The visitors participated in two 11th grade Arab-Israeli Conflict classes. In one, taught by Jewish History teacher Aaron Bregman, the visitors joined a student discussion on the disengagement from Gaza in 2005. The visitors joined Bregman’s other class in hearing a presentation on the Arab-Israeli conflict by Captain Ronen Nimni, Israel’s naval attaché and the father of freshman Dolev and junior Tuval Nimni. According to Bregman, Nimni and a principal from the Arab Israeli school got into a “heated argument” regarding Iran, but the outcome was positive.
“In the end they shook hands and it showed I think a very important sign, that clearly, as in any Israeli discussion, people can agree to disagree,” Bregman said. “In the end they all came together. I think that demonstrated a strong bond between both Jews and non-Jews.”
On a more personal level, the visiting students were struck by the stark differences between their own school and JDS.
“Our school is smaller than yours,” Malak said. “[JDS] offers classes that we do not offer, and in our school the students have all their classes in one room, the teachers just switch for different subjects.”
Hussein explained that since the Israeli government does not provide funding for their school, their lack of resources keeps them from providing the types of opportunities for their students that are available at JDS.
“You have an art room, a music room, a gym and a sports program, we do not have that,” Hussein said. “That is a very big physical difference. You also have individual lockers where students can store their personal belongings.”
The students stayed with host families in the JDS community and on their second night here JDS parent and hostess Nancy Bramson welcomed all of the host families and the visitors to her house for dinner. Afterwards they all toured the monuments in D.C. together.
Jewish Text teacher Aviva Gershman, who helped organize the visit, felt that the home hospitality was the most impactful part of the trip for both the visitors and the JDS families.
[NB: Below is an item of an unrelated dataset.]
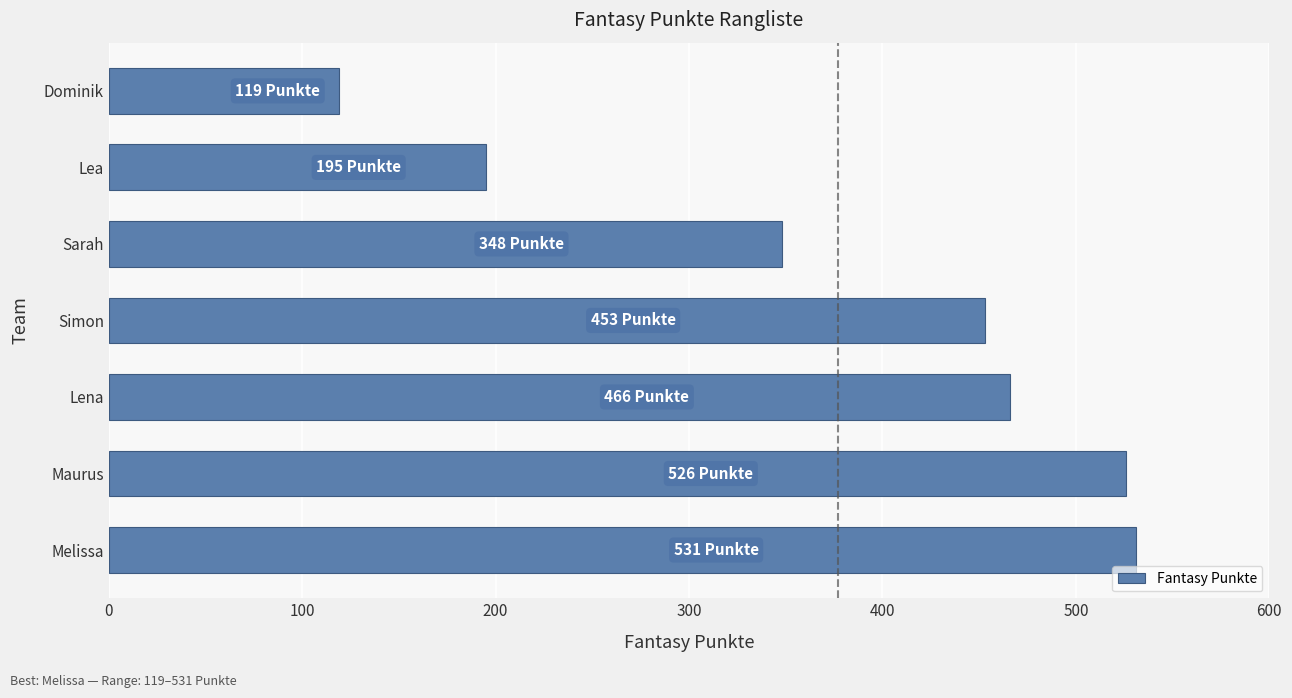

True or false: the data shows 47 at Lea.

False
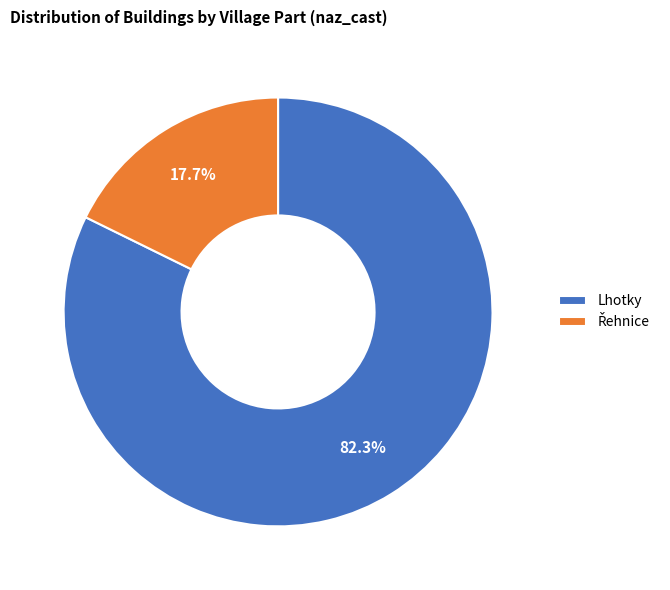

Which category has the biggest portion of the pie?

Lhotky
She hopes that this visit will be the first of many trips that connect the JDS community to various Israeli communities.
“For us as a school it’s part of a larger mission to expose our students here to the broad diversity of populations within Israel,” Gershman said.
She hopes to continue this exposure by bringing more minority groups from Israel to JDS such as delegations of Ethiopian-Israelis, Druze-Israelis, and Bedouin Israelis.
Additionally, Gershman hopes that JDS host students will have the opportunity to visit schools in Deir el-Asad during future senior Israel trips. And even if that does not work out, students will be able to stay in touch with the Arab-Israeli students on Facebook, as many JDS students are now Facebook friends with the Arab-Israeli students.
“Our trip is the first step and we intend to grow,” Hussein said. “This is the first attempt to bring together students, and expand the connection between as many Arab and Jewish children as possible in both of the schools.”